##### Data in this exercise #####

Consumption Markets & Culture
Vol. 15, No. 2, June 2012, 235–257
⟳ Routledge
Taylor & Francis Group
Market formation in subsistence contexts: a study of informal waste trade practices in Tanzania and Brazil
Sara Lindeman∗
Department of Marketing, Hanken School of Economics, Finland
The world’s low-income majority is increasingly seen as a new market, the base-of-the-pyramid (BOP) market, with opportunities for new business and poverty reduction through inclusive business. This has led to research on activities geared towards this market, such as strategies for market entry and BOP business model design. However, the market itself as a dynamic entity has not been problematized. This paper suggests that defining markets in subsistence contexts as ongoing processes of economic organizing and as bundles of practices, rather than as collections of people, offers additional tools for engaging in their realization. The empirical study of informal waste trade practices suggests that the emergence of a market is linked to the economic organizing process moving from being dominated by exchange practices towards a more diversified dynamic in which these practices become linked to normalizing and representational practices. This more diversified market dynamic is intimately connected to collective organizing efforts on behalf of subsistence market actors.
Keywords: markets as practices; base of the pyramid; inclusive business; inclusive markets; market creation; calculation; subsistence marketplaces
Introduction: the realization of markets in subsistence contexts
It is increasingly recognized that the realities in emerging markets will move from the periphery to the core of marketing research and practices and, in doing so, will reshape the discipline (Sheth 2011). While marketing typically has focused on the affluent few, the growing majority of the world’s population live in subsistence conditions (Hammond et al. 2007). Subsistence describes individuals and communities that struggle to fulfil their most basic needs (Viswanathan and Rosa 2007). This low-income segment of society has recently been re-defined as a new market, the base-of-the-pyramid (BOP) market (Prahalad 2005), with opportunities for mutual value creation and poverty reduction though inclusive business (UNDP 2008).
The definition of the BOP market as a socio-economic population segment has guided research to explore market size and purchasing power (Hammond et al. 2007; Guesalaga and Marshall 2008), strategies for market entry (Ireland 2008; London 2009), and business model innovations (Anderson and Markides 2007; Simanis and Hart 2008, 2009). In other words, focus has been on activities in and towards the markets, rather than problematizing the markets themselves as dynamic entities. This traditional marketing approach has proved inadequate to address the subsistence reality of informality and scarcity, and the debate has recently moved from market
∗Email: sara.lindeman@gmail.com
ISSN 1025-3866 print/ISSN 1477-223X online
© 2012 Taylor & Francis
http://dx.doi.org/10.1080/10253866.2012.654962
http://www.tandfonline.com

#####
##### Data in this exercise #####

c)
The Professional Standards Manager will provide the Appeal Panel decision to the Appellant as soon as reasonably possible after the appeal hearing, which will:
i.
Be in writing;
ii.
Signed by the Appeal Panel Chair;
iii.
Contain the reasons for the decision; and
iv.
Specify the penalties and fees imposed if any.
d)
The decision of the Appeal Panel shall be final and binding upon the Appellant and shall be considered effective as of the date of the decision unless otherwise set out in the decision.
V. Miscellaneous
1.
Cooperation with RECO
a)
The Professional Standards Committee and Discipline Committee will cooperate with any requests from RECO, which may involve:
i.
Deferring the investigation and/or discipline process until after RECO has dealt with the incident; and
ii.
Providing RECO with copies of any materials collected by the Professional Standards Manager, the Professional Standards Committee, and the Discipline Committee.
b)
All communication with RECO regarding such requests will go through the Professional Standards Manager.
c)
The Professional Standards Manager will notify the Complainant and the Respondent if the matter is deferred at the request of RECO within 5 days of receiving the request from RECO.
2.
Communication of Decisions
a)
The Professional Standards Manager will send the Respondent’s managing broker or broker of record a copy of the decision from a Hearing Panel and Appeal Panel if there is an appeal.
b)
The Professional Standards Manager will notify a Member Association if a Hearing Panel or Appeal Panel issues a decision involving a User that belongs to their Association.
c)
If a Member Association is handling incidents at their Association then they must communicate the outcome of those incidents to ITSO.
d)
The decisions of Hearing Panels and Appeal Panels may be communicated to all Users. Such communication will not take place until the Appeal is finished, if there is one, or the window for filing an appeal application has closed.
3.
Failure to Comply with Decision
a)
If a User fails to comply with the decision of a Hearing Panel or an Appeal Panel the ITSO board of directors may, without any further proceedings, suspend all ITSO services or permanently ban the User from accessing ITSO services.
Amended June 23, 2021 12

#####

- What is required -
All lines in the data above from the one with "Consumption Markets & Culture" through the one with "Introduction: the realization" must be repeated exactly, and no others.

- Result of this task -
Consumption Markets & Culture
Vol. 15, No. 2, June 2012, 235–257
⟳ Routledge
Taylor & Francis Group
Market formation in subsistence contexts: a study of informal waste trade practices in Tanzania and Brazil
Sara Lindeman∗
Department of Marketing, Hanken School of Economics, Finland
The world’s low-income majority is increasingly seen as a new market, the base-of-the-pyramid (BOP) market, with opportunities for new business and poverty reduction through inclusive business. This has led to research on activities geared towards this market, such as strategies for market entry and BOP business model design. However, the market itself as a dynamic entity has not been problematized. This paper suggests that defining markets in subsistence contexts as ongoing processes of economic organizing and as bundles of practices, rather than as collections of people, offers additional tools for engaging in their realization. The empirical study of informal waste trade practices suggests that the emergence of a market is linked to the economic organizing process moving from being dominated by exchange practices towards a more diversified dynamic in which these practices become linked to normalizing and representational practices. This more diversified market dynamic is intimately connected to collective organizing efforts on behalf of subsistence market actors.
Keywords: markets as practices; base of the pyramid; inclusive business; inclusive markets; market creation; calculation; subsistence marketplaces
Introduction: the realization of markets in subsistence contexts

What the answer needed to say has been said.